Data entries:
※

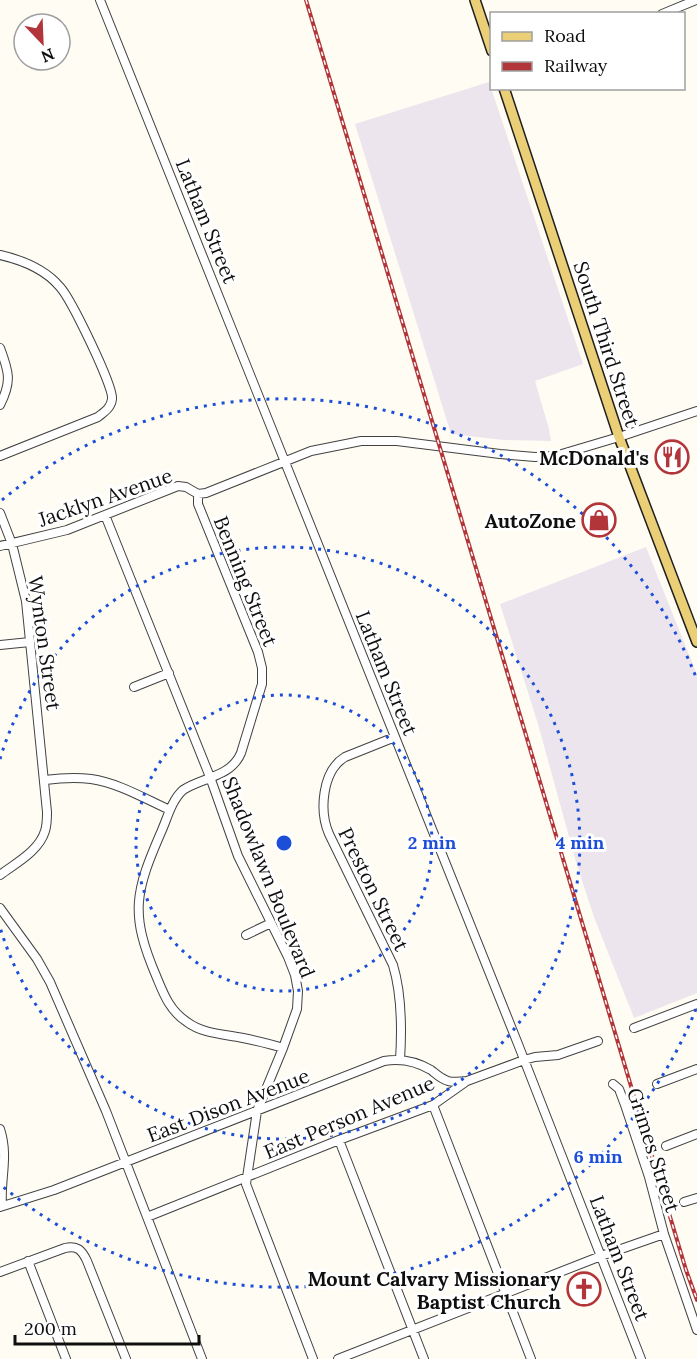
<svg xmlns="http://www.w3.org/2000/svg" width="697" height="1359" font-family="Lora,serif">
<rect width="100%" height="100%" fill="#fefcf3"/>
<!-- industrial -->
<path fill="#ece5ed" d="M489 82 583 364 535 381 549 429 551 441 504 440 451 434 355 124Z
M646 547 697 675V993L634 1018 594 917 576 862 538 724 500 604Z"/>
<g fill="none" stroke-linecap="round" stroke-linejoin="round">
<!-- minor casing -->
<g stroke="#424242" stroke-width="10">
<path id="minor" d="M100 0 518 1044 641 1359
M662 14 696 0
M0 255C22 260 45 269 60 287 71 299 114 387 112 399 111 408 104 412 98 417L0 456
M0 348C9 372 12 381 0 405
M198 494V504L258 652 262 668V684L241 753C231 777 203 777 183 790 172 800 168 816 162 830 135 892 129 913 157 978 164 995 170 1011 187 1022 203 1034 224 1034 243 1038 257 1041 270 1044 283 1048
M0 513 12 544 26 601 47 812C47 818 47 825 45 831 39 851 16 863 0 875
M105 515 210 777 238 856 288 957 295 975 298 991 297 1009 283 1048 257 1111 246 1184 313 1359
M0 546 67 530 178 486 186 487 198 494 206 493 311 451 361 441H397L500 454 535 457 555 456 619 437 697 411
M0 645 30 642
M134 687 169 673
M395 737 345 757C322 771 319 811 329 834L393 965C402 995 402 1029 400 1060
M45 780C60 778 76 777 91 779 119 783 145 799 170 810
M0 908 37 959 50 982 106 1111 202 1359
M246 935 271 923
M634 1028 697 1004
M613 1084 619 1089 625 1105 649 1177 664 1234 697 1330
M657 1084 697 1069
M433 1105 531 1359
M0 1129C9 1157 0 1178 2 1206
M339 1140 424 1359
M666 1146 697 1134
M684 1202 697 1198
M0 1207 54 1190 384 1061C401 1058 416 1061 431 1070 436 1074 441 1079 448 1081 454 1083 461 1081 467 1081
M147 1217 339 1140 433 1105 467 1081 524 1060 535 1057 558 1055 598 1041
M28 1261 66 1359
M0 1272 65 1248C77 1245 82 1250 87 1261L126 1359
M338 1359 601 1256 664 1234"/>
</g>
<!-- major casing -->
<g stroke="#202020" stroke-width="12">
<path id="major" d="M475 0 492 51
M504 88 619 437 697 642"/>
</g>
<!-- minor -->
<use href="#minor" stroke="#fff" stroke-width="8"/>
<!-- major -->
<use href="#major" stroke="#eacf76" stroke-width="9"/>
<!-- rail casing -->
<g stroke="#b2353a" stroke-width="4">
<path id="rail" d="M306 0 686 1270 697 1300"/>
</g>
<!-- rail -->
<use href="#rail" stroke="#fff" stroke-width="1.5" stroke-dasharray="4.5" stroke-linecap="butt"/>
</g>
<!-- distance rings -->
<g fill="none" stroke="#1d4ed8" stroke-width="3" stroke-dasharray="3 6">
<circle cx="284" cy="843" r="148"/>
<path d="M0 759A296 296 0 1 1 0 927"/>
<path d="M696 1009A444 444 0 0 1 2 1186M2 500A444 444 0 0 1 696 677"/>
</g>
<!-- icons -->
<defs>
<g id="restaurant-ring" transform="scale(1.725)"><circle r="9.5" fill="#fff" stroke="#b2353a" stroke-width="1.5"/><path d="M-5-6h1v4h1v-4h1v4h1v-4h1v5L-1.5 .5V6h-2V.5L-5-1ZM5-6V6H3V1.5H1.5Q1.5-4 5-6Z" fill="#b2353a"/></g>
<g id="shop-ring" transform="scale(1.725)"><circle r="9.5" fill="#fff" stroke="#b2353a" stroke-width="1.5"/><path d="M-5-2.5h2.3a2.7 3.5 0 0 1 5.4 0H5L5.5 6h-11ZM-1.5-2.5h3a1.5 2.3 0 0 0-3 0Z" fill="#b2353a"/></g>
<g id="church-ring" transform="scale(1.725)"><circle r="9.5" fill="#fff" stroke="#b2353a" stroke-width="1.5"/><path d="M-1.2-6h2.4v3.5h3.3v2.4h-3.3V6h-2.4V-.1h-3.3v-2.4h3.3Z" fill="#b2353a"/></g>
</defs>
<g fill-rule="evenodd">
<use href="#restaurant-ring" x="672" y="457"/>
<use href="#shop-ring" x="599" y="520"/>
<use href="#church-ring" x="584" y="1289"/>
</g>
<g text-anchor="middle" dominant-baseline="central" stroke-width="6" stroke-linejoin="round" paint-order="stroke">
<!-- street labels -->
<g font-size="20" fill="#0f0f0f" stroke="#fff">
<text transform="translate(207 221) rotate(68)">Latham Street</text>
<text transform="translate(607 344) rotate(72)">South Third Street</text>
<text transform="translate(105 497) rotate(-19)">Jacklyn Avenue</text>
<text transform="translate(246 581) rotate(68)">Benning Street</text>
<text transform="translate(45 643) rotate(82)">Wynton Street</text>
<text transform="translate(387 673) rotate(68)">Latham Street</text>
<text transform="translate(269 877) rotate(68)">Shadowlawn Boulevard</text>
<text transform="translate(374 889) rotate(64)">Preston Street</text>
<text transform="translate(228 1105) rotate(-21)">East Dison Avenue</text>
<text transform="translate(349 1117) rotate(-23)">East Person Avenue</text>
<text transform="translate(654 1150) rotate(72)">Grimes Street</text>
<text transform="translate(620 1258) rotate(69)">Latham Street</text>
</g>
<!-- poi labels -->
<g font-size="20" font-weight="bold" fill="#0f0f0f" stroke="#fff" text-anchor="end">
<text x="649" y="457">McDonald's</text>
<text x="576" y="520">AutoZone</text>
<text x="561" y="1278">Mount Calvary Missionary<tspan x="561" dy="23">Baptist Church</tspan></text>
</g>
</g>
<circle cx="284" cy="843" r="9" fill="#1d4ed8" stroke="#fff" stroke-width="3"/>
<g font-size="18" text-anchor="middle" font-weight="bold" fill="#1d4ed8" stroke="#fff" stroke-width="6" stroke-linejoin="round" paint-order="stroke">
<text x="432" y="849">2 min</text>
<text x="580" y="849">4 min</text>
<text x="598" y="1163">6 min</text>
</g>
<!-- legend -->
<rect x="490" y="12" width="195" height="78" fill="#ffffff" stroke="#9f9f9f" stroke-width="1.5"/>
<rect x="502" y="32" width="30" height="9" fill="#eacf76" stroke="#9f9f9f" stroke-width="1.5"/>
<text x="544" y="42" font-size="18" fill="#0f0f0f">Road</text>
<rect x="502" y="62" width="30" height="9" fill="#b2353a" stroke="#9f9f9f" stroke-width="1.5"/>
<text x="544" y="72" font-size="18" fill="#0f0f0f">Railway</text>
<!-- north arrow -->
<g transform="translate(42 42) rotate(157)"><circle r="28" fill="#ffffff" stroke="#9f9f9f" stroke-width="1.5"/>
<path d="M0-4.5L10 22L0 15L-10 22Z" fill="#b2353a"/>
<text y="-9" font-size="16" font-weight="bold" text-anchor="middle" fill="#0f0f0f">N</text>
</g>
<!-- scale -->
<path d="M15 1335v9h184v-9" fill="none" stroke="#0f0f0f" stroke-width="3"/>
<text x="24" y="1335" font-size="18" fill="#0f0f0f" stroke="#ffffff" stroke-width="4.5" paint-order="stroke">200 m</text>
</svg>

※

## What this task involves
Leave the pictures out and write out every entry exactly as given.

## Response to the task
<svg xmlns="http://www.w3.org/2000/svg" width="697" height="1359" font-family="Lora,serif">
<rect width="100%" height="100%" fill="#fefcf3"/>
<!-- industrial -->
<path fill="#ece5ed" d="M489 82 583 364 535 381 549 429 551 441 504 440 451 434 355 124Z
M646 547 697 675V993L634 1018 594 917 576 862 538 724 500 604Z"/>
<g fill="none" stroke-linecap="round" stroke-linejoin="round">
<!-- minor casing -->
<g stroke="#424242" stroke-width="10">
<path id="minor" d="M100 0 518 1044 641 1359
M662 14 696 0
M0 255C22 260 45 269 60 287 71 299 114 387 112 399 111 408 104 412 98 417L0 456
M0 348C9 372 12 381 0 405
M198 494V504L258 652 262 668V684L241 753C231 777 203 777 183 790 172 800 168 816 162 830 135 892 129 913 157 978 164 995 170 1011 187 1022 203 1034 224 1034 243 1038 257 1041 270 1044 283 1048
M0 513 12 544 26 601 47 812C47 818 47 825 45 831 39 851 16 863 0 875
M105 515 210 777 238 856 288 957 295 975 298 991 297 1009 283 1048 257 1111 246 1184 313 1359
M0 546 67 530 178 486 186 487 198 494 206 493 311 451 361 441H397L500 454 535 457 555 456 619 437 697 411
M0 645 30 642
M134 687 169 673
M395 737 345 757C322 771 319 811 329 834L393 965C402 995 402 1029 400 1060
M45 780C60 778 76 777 91 779 119 783 145 799 170 810
M0 908 37 959 50 982 106 1111 202 1359
M246 935 271 923
M634 1028 697 1004
M613 1084 619 1089 625 1105 649 1177 664 1234 697 1330
M657 1084 697 1069
M433 1105 531 1359
M0 1129C9 1157 0 1178 2 1206
M339 1140 424 1359
M666 1146 697 1134
M684 1202 697 1198
M0 1207 54 1190 384 1061C401 1058 416 1061 431 1070 436 1074 441 1079 448 1081 454 1083 461 1081 467 1081
M147 1217 339 1140 433 1105 467 1081 524 1060 535 1057 558 1055 598 1041
M28 1261 66 1359
M0 1272 65 1248C77 1245 82 1250 87 1261L126 1359
M338 1359 601 1256 664 1234"/>
</g>
<!-- major casing -->
<g stroke="#202020" stroke-width="12">
<path id="major" d="M475 0 492 51
M504 88 619 437 697 642"/>
</g>
<!-- minor -->
<use href="#minor" stroke="#fff" stroke-width="8"/>
<!-- major -->
<use href="#major" stroke="#eacf76" stroke-width="9"/>
<!-- rail casing -->
<g stroke="#b2353a" stroke-width="4">
<path id="rail" d="M306 0 686 1270 697 1300"/>
</g>
<!-- rail -->
<use href="#rail" stroke="#fff" stroke-width="1.5" stroke-dasharray="4.5" stroke-linecap="butt"/>
</g>
<!-- distance rings -->
<g fill="none" stroke="#1d4ed8" stroke-width="3" stroke-dasharray="3 6">
<circle cx="284" cy="843" r="148"/>
<path d="M0 759A296 296 0 1 1 0 927"/>
<path d="M696 1009A444 444 0 0 1 2 1186M2 500A444 444 0 0 1 696 677"/>
</g>
<!-- icons -->
<defs>
<g id="restaurant-ring" transform="scale(1.725)"><circle r="9.5" fill="#fff" stroke="#b2353a" stroke-width="1.5"/><path d="M-5-6h1v4h1v-4h1v4h1v-4h1v5L-1.5 .5V6h-2V.5L-5-1ZM5-6V6H3V1.5H1.5Q1.5-4 5-6Z" fill="#b2353a"/></g>
<g id="shop-ring" transform="scale(1.725)"><circle r="9.5" fill="#fff" stroke="#b2353a" stroke-width="1.5"/><path d="M-5-2.5h2.3a2.7 3.5 0 0 1 5.4 0H5L5.5 6h-11ZM-1.5-2.5h3a1.5 2.3 0 0 0-3 0Z" fill="#b2353a"/></g>
<g id="church-ring" transform="scale(1.725)"><circle r="9.5" fill="#fff" stroke="#b2353a" stroke-width="1.5"/><path d="M-1.2-6h2.4v3.5h3.3v2.4h-3.3V6h-2.4V-.1h-3.3v-2.4h3.3Z" fill="#b2353a"/></g>
</defs>
<g fill-rule="evenodd">
<use href="#restaurant-ring" x="672" y="457"/>
<use href="#shop-ring" x="599" y="520"/>
<use href="#church-ring" x="584" y="1289"/>
</g>
<g text-anchor="middle" dominant-baseline="central" stroke-width="6" stroke-linejoin="round" paint-order="stroke">
<!-- street labels -->
<g font-size="20" fill="#0f0f0f" stroke="#fff">
<text transform="translate(207 221) rotate(68)">Latham Street</text>
<text transform="translate(607 344) rotate(72)">South Third Street</text>
<text transform="translate(105 497) rotate(-19)">Jacklyn Avenue</text>
<text transform="translate(246 581) rotate(68)">Benning Street</text>
<text transform="translate(45 643) rotate(82)">Wynton Street</text>
<text transform="translate(387 673) rotate(68)">Latham Street</text>
<text transform="translate(269 877) rotate(68)">Shadowlawn Boulevard</text>
<text transform="translate(374 889) rotate(64)">Preston Street</text>
<text transform="translate(228 1105) rotate(-21)">East Dison Avenue</text>
<text transform="translate(349 1117) rotate(-23)">East Person Avenue</text>
<text transform="translate(654 1150) rotate(72)">Grimes Street</text>
<text transform="translate(620 1258) rotate(69)">Latham Street</text>
</g>
<!-- poi labels -->
<g font-size="20" font-weight="bold" fill="#0f0f0f" stroke="#fff" text-anchor="end">
<text x="649" y="457">McDonald's</text>
<text x="576" y="520">AutoZone</text>
<text x="561" y="1278">Mount Calvary Missionary<tspan x="561" dy="23">Baptist Church</tspan></text>
</g>
</g>
<circle cx="284" cy="843" r="9" fill="#1d4ed8" stroke="#fff" stroke-width="3"/>
<g font-size="18" text-anchor="middle" font-weight="bold" fill="#1d4ed8" stroke="#fff" stroke-width="6" stroke-linejoin="round" paint-order="stroke">
<text x="432" y="849">2 min</text>
<text x="580" y="849">4 min</text>
<text x="598" y="1163">6 min</text>
</g>
<!-- legend -->
<rect x="490" y="12" width="195" height="78" fill="#ffffff" stroke="#9f9f9f" stroke-width="1.5"/>
<rect x="502" y="32" width="30" height="9" fill="#eacf76" stroke="#9f9f9f" stroke-width="1.5"/>
<text x="544" y="42" font-size="18" fill="#0f0f0f">Road</text>
<rect x="502" y="62" width="30" height="9" fill="#b2353a" stroke="#9f9f9f" stroke-width="1.5"/>
<text x="544" y="72" font-size="18" fill="#0f0f0f">Railway</text>
<!-- north arrow -->
<g transform="translate(42 42) rotate(157)"><circle r="28" fill="#ffffff" stroke="#9f9f9f" stroke-width="1.5"/>
<path d="M0-4.5L10 22L0 15L-10 22Z" fill="#b2353a"/>
<text y="-9" font-size="16" font-weight="bold" text-anchor="middle" fill="#0f0f0f">N</text>
</g>
<!-- scale -->
<path d="M15 1335v9h184v-9" fill="none" stroke="#0f0f0f" stroke-width="3"/>
<text x="24" y="1335" font-size="18" fill="#0f0f0f" stroke="#ffffff" stroke-width="4.5" paint-order="stroke">200 m</text>
</svg>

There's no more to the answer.